━━━ Text section ━━━

= 2013 Little League Softball World Series qualification =

All the qualified teams qualify for the 2013 Little League Softball World Series in Portland, Oregon

==Qualified teams==

| Region | Location | Little League |
|---|---|---|
| Central | Ohio Elyria, Ohio | Elyria East Little League |
| East | New Jersey Robbinsville, New Jersey | Robbinsville Little League |
| Southeast | Virginia McLean, Virginia | McLean Little League |
| Southwest | Texas Robinson, Texas | Robinson Little League |
| West | Arizona Tucson, Arizona | Sunnyside Little League |
| Oregon D4 | Oregon Tualatin, Oregon | Tualatin City Little League |
| Asia-Pacific | Philippines Iloilo, Philippines | Iloilo Little League |
| Canada | Canada Victoria, British Columbia | Hampton Little League |
| Europe and Africa | Italy Milan, Italy | Lombardia Little League |
| Latin America | Puerto Rico Maunabo, Puerto Rico | ASOFEM Little League |

==United States==

===Central===
The tournament took place in Indianapolis, Indiana from July 20–25.

━━━ Material supplied ━━━

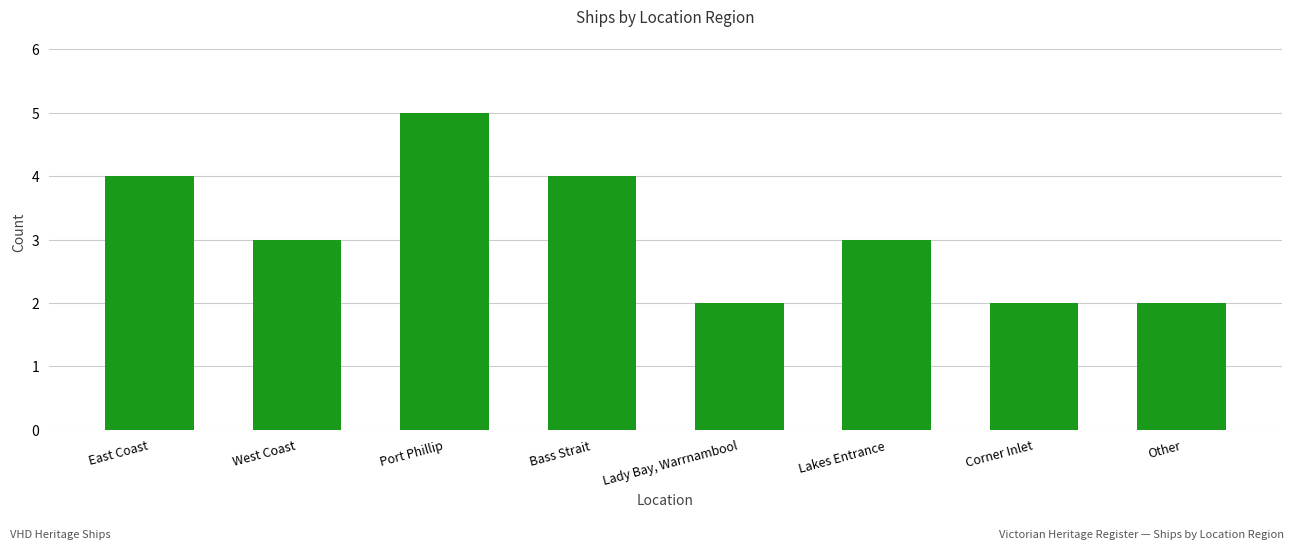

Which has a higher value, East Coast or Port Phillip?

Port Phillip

━━━
━━━ Material supplied ━━━

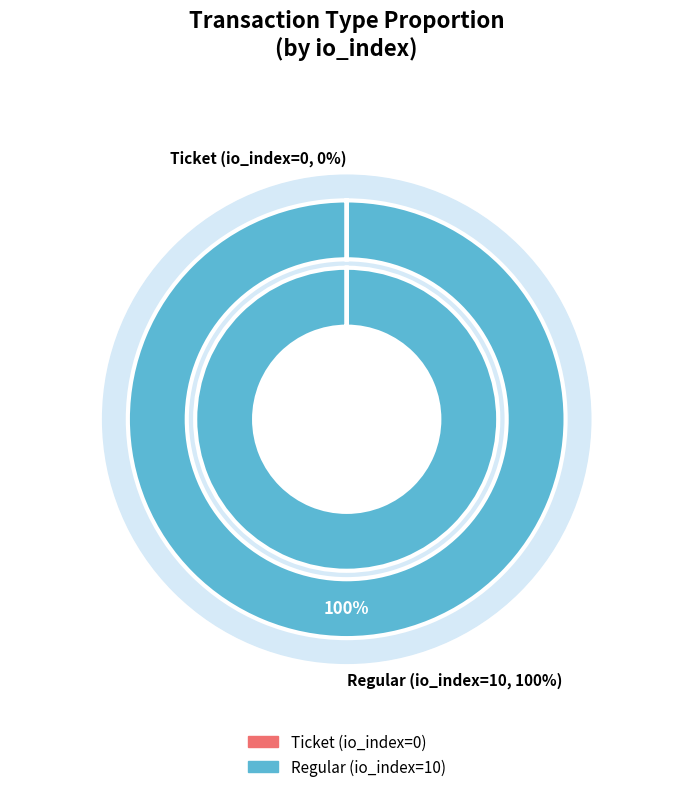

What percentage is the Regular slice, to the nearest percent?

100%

━━━

Problem set:
1 - In the text on 2013 Little League Softball World Series qualification, list every Little League whose location lies outside the fifty U.S. states.
2 - Answer these questions from the text on 2013 Little League Softball World Series qualification:
(a) In which city is the 2013 Little League Softball World Series played?
(b) Which Little League qualified from the Southwest region?
(c) In which city did the Central tournament take place?
3 - Pick up the text on 2013 Little League Softball World Series qualification after its last sentence and write the next part.
None of the work here depends on the items, so you can leave them aside.

Outputs by task:
1 -
Iloilo Little League
Hampton Little League
Lombardia Little League
ASOFEM Little League

2 -
(a) Portland, Oregon
(b) Robinson Little League
(c) Indianapolis, Indiana

3 -
Pool A
| State | City | Little League | Record |
|---|---|---|---|
| Michigan | Grand View | North Ottawa Youth Softball Association LL | 4-0 |
| Illinois | Freeport | Freeport LL | 3-1 |
| Wisconsin | Appleton | Appleton Einstein LL | 2-2 |
| Indiana | Madison County | Riverfield LL | 1-3 |
| Missouri | Webb City | Webb City Girls Softball LL | 0-4 |

Pool B
| State | City | Little League | Record |
|---|---|---|---|
| Ohio | Elyria | Elyria East LL | 3-0 |
| Iowa | Burlington | Burlington American LL | 2-1 |
| Nebraska | Omaha | Keystone/Benson LL | 1-2 |
| Kentucky | Lebanon | Marion County LL | 0-3 |

===East===
The tournament took place in Bristol, Connecticut from July 19–26.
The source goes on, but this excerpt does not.